MEGRASP -- The Maximum Entropy GR Parser for CHILDES transcripts
Version 0.8a

Kenji Sagae

lastname [at] usc [dot] edu
University of Southern California

July 2009

Based on GRASP, aka childesparser, developed by
Kenji Sagae 
at Carnegie Mellon University

Includes code from SSMaxEnt, written by Yoshimasa Tsuruoka 
at the University of Tokyo (now at the University of 
Manchester).

----------------------------------------------------------------

QUICK START

1. Unpack the tar.gz or .zip archive (see below).

2. Find the executable for your platform.  For example, the
   i386 Linux executable is called megrasp-linux.

   If an executable for your plataform is not available,
   compile (see below).

3. Assuming you have a file named test.cha, you can run
   % ./megrasp test.cha > output.cha
   to create an output file called output.cha.
   
   This uses a model provided with the distribution,
   megrasp.mod.  If option -t is used and a new model
   name is not specified, the provided model will be
   overwritten.  To retrain the parser, see command line
   options below.

----------------------------------------------------------------

UNPACKING

% gunzip megrasp0.8b.tar.gz
% tar xvf megrasp0.8b.tar

COMPILING

% make megrasp

This produces an executable called megrasp.
This has only been tested on Linux, but it
should work fine on cygwin and MacOSX.

USAGE

% ./megrasp [-g str] [-G str] [-p str] [-m str] [-L int] [-e]
	    [-t [-i int] [-c float]] inputfile

inputfile may be a filename (file must be in CHAT format, 
with part-of-speech tags produced by MOR and POST), or a 
sequence of filenames, or a pattern using wildcards (for 
example: *.cha).  Use the -o option (see below) only if 
using a single file name.

If inputfile is omitted, the parser reads input from STDIN
and writes output to STDOUT.  If inputfile is specified, 
the parser creates a new output file with the same name as
the input file with the additional extension .txt (unless 
the -o option is used to set the name of the output file).

Command line options:

-g str:	prefix for output lines (default: xgra)
	For example, if the option '-g abc' is given to the parser,
	output lines will begin with %abc: followed by a tab character
	(the default is to use the standard %xgra:). 

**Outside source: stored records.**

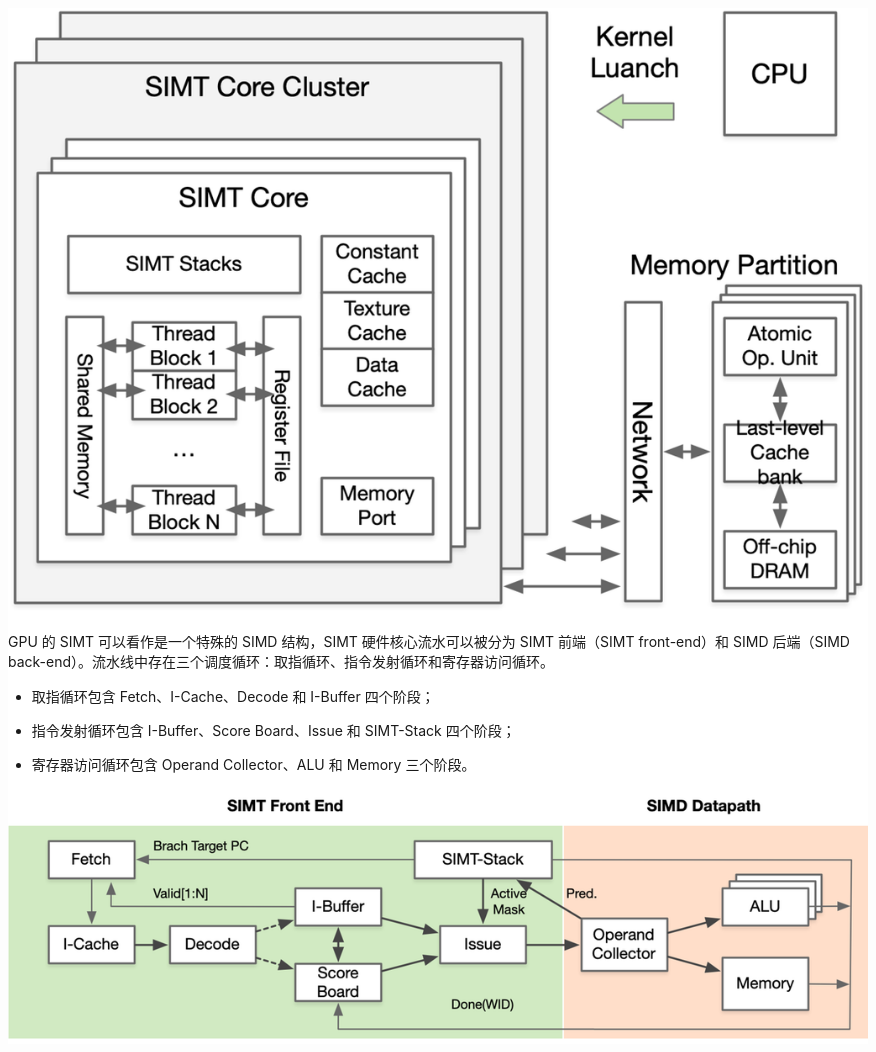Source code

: ![SIMT 硬件结构](images/02SIMT_SIMD04.png)

GPU 的 SIMT 可以看作是一个特殊的 SIMD 结构，SIMT 硬件核心流水可以被分为 SIMT 前端（SIMT front-end）和 SIMD 后端（SIMD back-end）。流水线中存在三个调度循环：取指循环、指令发射循环和寄存器访问循环。

- 取指循环包含 Fetch、I-Cache、Decode 和 I-Buffer 四个阶段；

- 指令发射循环包含 I-Buffer、Score Board、Issue 和 SIMT-Stack 四个阶段；

- 寄存器访问循环包含 Operand Collector、ALU 和 Memory 三个阶段。

![SIMT 硬件核心流水](images/02SIMT_SIMD05.png)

-G str:	prefix for GR training lines (default: xgrt)
	GR training lines have the same format as output lines, but
	are assumed to be correct.

-p str:	prefix for POS lines, must be three characters (default: mor)
	Other choices that make sense here include trn and pos.
	Ambiguous tags are NOT supported.

-m str:	model name (default: megrasp.mod).	

-o str: output file name.  If this option is not used, the output
	file name is the input file name with a ".txt" appended to
	it (if input is being taken from STDIN, output is written
	to STDOUT).

-L int: number of characters before output line wraps (default: 80)
	If L is set to zero, line-wrapping is turned off, and
	line breaks never interrupt output lines.

-e:	evaluate accuracy (input file must contain gold-standard GRs)

-t: training mode (parser runs in parse mode by default)
	Use this option only to train the parser using a file that
	contains GR training lines (usually %xgrt:).  When the parser
	is used with the -t option, it writes warnings to STDERR, 
	which can be captured to a file like this:
	./megrasp -t myfile.cha >& log.txt

The next two options are used in training mode only (with the -t option).
If the short descriptions don't make sense, it's best to leave those
alone, or see Kazama & Tsujii (EMNLP 2003).

-i int:	number of iterations for training the ME model (default: 300)
-c float: inequality parameter for training the ME model with
	inequality constraints (default: 1.0).


---------------------------

Changes

10 JUL 2009, v0.8a: changed default tier names (xgrt, xgra, mor)
10 JUL 2009, v0.8a: changed default output file name (add .txt)
17 MAR 2008, v0.7a: added evaluation option (-e)
19 NOV 2007, v0.7: made the "previous action" feature part of the parser state.